Complete code for this example is available in the section called “Complete Predictor Code”.

Lazy Evaluation Approach

Now let us consider a more efficient way of writing a C stored function based on the example we described in the previous section. The code in this section is more efficient in two ways:

  • It does not have to allocate a time series to store all possible return values and

  • It does not compute a result unless it is actually needed by the query.

However, to achieve this efficiency we must modify the code that computes the predictor model. It should be noted that this modification may be impractical or impossible. Let us call the new C stored function we are going to write lazy_predictor.

The only code that would change in the cfunc_instance_init_defaults function is the code that handles the state, since now we want to store the time series corresponding to the input stock symbols in the state:

  xmim_cfunc_state *state = new xmim_cfunc_state;
  num = 2;
  state->size = num;
  state->ptr = new xmim_cfunc_obj_ptr[num];
  for (int i = 0; i < num; i++)
    state->ptr[i].obj = NULL;

  state->names = new char*[num];
  state->names[0] = STOCK1_TIME_SERIES;
  state->names[1] = STOCK2_TIME_SERIES;

In the cfunc_instance_init function we are going to create the time series corresponding to the two stock input symbols and store them in the state (just like we did in the previous section).

The cfunc_instance_get_value is going to compute the result value for the specific date it is asked about.

extern "C" int cfunc_instance_get_value (xmim_cfunc_args *args, xmim_cfunc_date_time *dt) {
  xmim_cfunc_date_time *from_date = NULL;
  void *series1 = xmim_cfunc_get_arg (args, P_STATE, STOCK1_TIME_SERIES);
  void *series2 = xmim_cfunc_get_arg (args, P_STATE, STOCK2_TIME_SERIES);

  if (!series1 || !series2)
    return 0;  

  //return a NaN for the first date
  from_date = xmim_cfunc_get_from_date (args, series1);
  if (xmim_cfunc_date_time_equal (args, from_date, dt)) {
    double zero = 0;
    double *doubleNan = &zero;
    xmim_cfunc_makeNan (args, doubleNan);
    args->result = *doubleNan;
    return 1;
  }

  //compute the result
  double v1, v2, prev_v1, prev_v2;
  xmim_cfunc_date_time *date = NULL;
  void *offset = NULL;
  offset = xmim_cfunc_get_time_offset (args, 1, PL_DAYS, PL_AGO);  
  date = xmim_cfunc_apply_time_offset (args, dt, series1, offset);
  prev_v1 = xmim_cfunc_get_value (args, series1, date);
  prev_v2 = xmim_cfunc_get_value (args, series2, date);  
  v1 = xmim_cfunc_get_value (args, series1, dt);
  v2 = xmim_cfunc_get_value (args, series2, dt);
  xmim_cfunc_free_date_time (args, date);
  xmim_cfunc_free_time_offset (args, offset);  

  args->result = v1 + 
      (0.5 * v1 * 

      (((v1 - prev_v1) / prev_v1) + 
      ((v2 - prev_v2) / prev_v2)));

  return 1;
}

The rest of the functions here are analogous to the previous section.

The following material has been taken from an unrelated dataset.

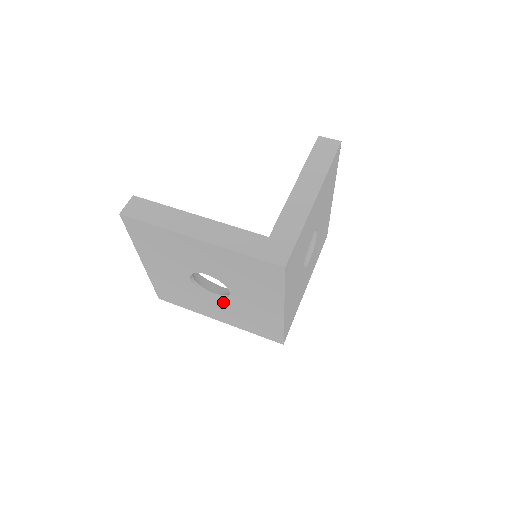
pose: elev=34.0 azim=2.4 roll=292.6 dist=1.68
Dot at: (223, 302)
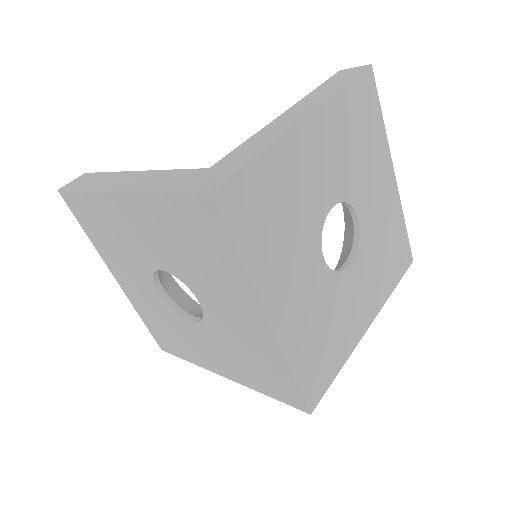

The advantage of this approach is computing the values "on demand" which is faster than pre-computing and storing them.

When should either approach be used? We suggest that if you are just sitting down to write a new C stored function you try to use the lazy evaluation approach. However, you are more likely to have some functions you would like to "wrap around" to use within the framework. In this case, if the logic of a particular function you want to "wrap around" is easy to change such that is uses lazy evaluation, we would recommend using the lazy evaluation approach.

If the function is complicated, then it might be better to "wrap it around" in a straightforward way.

Complete code for this example is available in the section called “Complete Lazy Predictor Code”.